Both scenarios have the same true treatment effect. If estimates behave differently, the difference is coming from treatment assignment and overlap, not from a different causal effect.

Scenario Summary

This table compares treatment rates and true propensity ranges across the two scenarios.

scenario_summary = (
    overlap_df.groupby("scenario")
    .agg(
        rows=("weekly_value", "size"),
        treatment_rate=("feature_exposure", "mean"),
        outcome_mean=("weekly_value", "mean"),
        true_propensity_min=("true_propensity", "min"),
        true_propensity_p01=("true_propensity", lambda s: s.quantile(0.01)),
        true_propensity_median=("true_propensity", "median"),
        true_propensity_p99=("true_propensity", lambda s: s.quantile(0.99)),
        true_propensity_max=("true_propensity", "max"),
    )
    .reset_index()
)

scenario_summary.to_csv(TABLE_DIR / "05_scenario_summary.csv", index=False)
scenario_summary

	scenario	rows	treatment_rate	outcome_mean	true_propensity_min	true_propensity_p01	true_propensity_median	true_propensity_p99	true_propensity_max
0	usable_overlap	5000	0.4678	6.831726	0.078186	0.152451	0.464421	0.819403	0.920257
1	weak_overlap	5000	0.6260	7.164682	0.000377	0.005390	0.758453	0.999701	0.999956

The weak-overlap scenario has propensities much closer to zero and one. That means some treated or untreated observations will receive much larger inverse-propensity weights.

Estimate Propensity Scores In Each Scenario

In real observational data we do not know true propensities, so we estimate them.
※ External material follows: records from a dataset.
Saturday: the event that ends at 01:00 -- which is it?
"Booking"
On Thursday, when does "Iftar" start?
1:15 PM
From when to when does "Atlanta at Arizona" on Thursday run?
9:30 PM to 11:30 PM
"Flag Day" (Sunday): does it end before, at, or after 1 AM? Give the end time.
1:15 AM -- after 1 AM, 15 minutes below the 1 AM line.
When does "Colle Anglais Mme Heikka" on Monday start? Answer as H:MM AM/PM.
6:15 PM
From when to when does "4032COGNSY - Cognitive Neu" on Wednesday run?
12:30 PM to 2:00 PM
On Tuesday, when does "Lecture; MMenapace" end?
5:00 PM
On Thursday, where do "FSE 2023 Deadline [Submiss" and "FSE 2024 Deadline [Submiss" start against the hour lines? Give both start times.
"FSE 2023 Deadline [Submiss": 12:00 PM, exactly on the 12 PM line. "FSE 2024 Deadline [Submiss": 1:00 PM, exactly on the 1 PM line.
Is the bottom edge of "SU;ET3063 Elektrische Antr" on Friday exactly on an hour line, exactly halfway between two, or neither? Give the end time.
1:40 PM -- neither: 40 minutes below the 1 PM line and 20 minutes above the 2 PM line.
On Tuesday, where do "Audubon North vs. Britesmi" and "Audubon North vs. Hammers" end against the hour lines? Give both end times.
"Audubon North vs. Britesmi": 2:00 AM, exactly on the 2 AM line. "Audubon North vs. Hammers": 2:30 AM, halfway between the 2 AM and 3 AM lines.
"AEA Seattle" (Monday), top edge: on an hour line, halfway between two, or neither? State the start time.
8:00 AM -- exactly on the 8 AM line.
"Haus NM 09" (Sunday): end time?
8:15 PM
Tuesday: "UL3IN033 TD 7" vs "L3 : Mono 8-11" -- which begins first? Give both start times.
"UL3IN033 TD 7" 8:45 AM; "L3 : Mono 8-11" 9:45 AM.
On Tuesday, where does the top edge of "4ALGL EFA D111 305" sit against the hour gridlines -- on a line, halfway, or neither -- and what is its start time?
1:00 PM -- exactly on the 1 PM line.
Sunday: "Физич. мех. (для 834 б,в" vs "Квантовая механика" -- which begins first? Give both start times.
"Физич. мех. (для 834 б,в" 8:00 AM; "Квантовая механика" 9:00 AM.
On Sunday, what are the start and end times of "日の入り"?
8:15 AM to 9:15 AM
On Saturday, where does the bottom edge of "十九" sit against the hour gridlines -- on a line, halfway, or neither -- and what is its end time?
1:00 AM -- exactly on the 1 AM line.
This cell fits a separate logistic propensity model in each scenario using the same observed common causes.

confounder_cols = ["user_engagement", "prior_sessions", "account_age_weeks", "is_power_user", "baseline_value"]

scored_parts = []
propensity_model_rows = []
for scenario, scenario_df in overlap_df.groupby("scenario"):
    X = scenario_df[confounder_cols]
    treatment = scenario_df["feature_exposure"]

    propensity_model = make_pipeline(
        StandardScaler(),
        LogisticRegression(max_iter=1_000, random_state=RANDOM_SEED),
    )
    propensity_model.fit(X, treatment)
    estimated_propensity = propensity_model.predict_proba(X)[:, 1]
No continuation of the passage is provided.